What is required: Write each line exactly as it stands, from the line containing "in more detail" through the end of the data.

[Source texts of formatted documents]
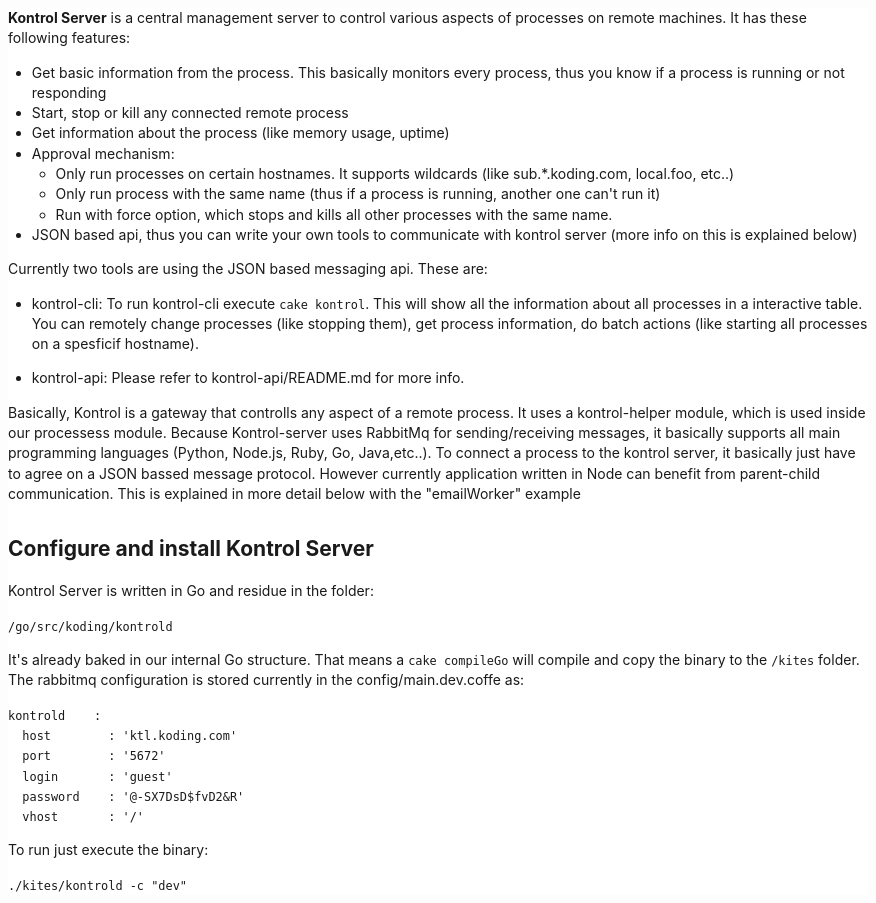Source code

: **Kontrol Server** is a central management server to control various
aspects of processes on remote machines. It has these following features:

* Get basic information from the process. This basically monitors every process,
thus you know if a process is running or not responding
* Start, stop or kill any connected remote process
* Get information about the process (like memory usage, uptime)
* Approval mechanism:
  * Only run processes on certain hostnames. It supports wildcards (like
    sub.*.koding.com, local.foo, etc..)
  * Only run process with the same name (thus if a process is running, another
    one can't run it)
  * Run with force option, which stops and kills all other processes with the same name.
* JSON based api, thus you can write your own tools to communicate with kontrol
  server (more info on this is explained below)

Currently two tools are using the JSON based messaging api. These are:

* kontrol-cli: To run kontrol-cli execute `cake kontrol`. This will show all the
information about all processes in a interactive table. You can remotely change
processes (like stopping them), get process information, do batch actions (like
starting all processes on a spesficif hostname).

* kontrol-api: Please refer to kontrol-api/README.md for more info.

Basically, Kontrol is a gateway that controlls any aspect of a remote process.
It uses a kontrol-helper module, which is used inside our processess module.
Because Kontrol-server uses RabbitMq for sending/receiving messages, it
basically supports all main programming languages (Python, Node.js, Ruby, Go,
Java,etc..). To connect a process to the kontrol server, it basically just have
to agree on a JSON bassed message protocol. However currently application
written in Node can benefit from parent-child communication. This is explained
in more detail below with the "emailWorker" example

## Configure and install Kontrol Server

Kontrol Server is written in Go and residue in the folder:

`/go/src/koding/kontrold`

It's already baked in our internal Go structure. That means a `cake compileGo`
will compile and copy the binary to the `/kites` folder. The rabbitmq
configuration is stored currently in the config/main.dev.coffe  as:

```
kontrold    :
  host        : 'ktl.koding.com'
  port        : '5672'
  login       : 'guest'
  password    : '@-SX7DsD$fvD2&R'
  vhost       : '/'
```

To run just execute the binary:

```
./kites/kontrold -c "dev"
```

Exercise solution:
in more detail below with the "emailWorker" example

## Configure and install Kontrol Server

Kontrol Server is written in Go and residue in the folder:

`/go/src/koding/kontrold`

It's already baked in our internal Go structure. That means a `cake compileGo`
will compile and copy the binary to the `/kites` folder. The rabbitmq
configuration is stored currently in the config/main.dev.coffe  as:

```
kontrold    :
  host        : 'ktl.koding.com'
  port        : '5672'
  login       : 'guest'
  password    : '@-SX7DsD$fvD2&R'
  vhost       : '/'
```

To run just execute the binary:

```
./kites/kontrold -c "dev"
```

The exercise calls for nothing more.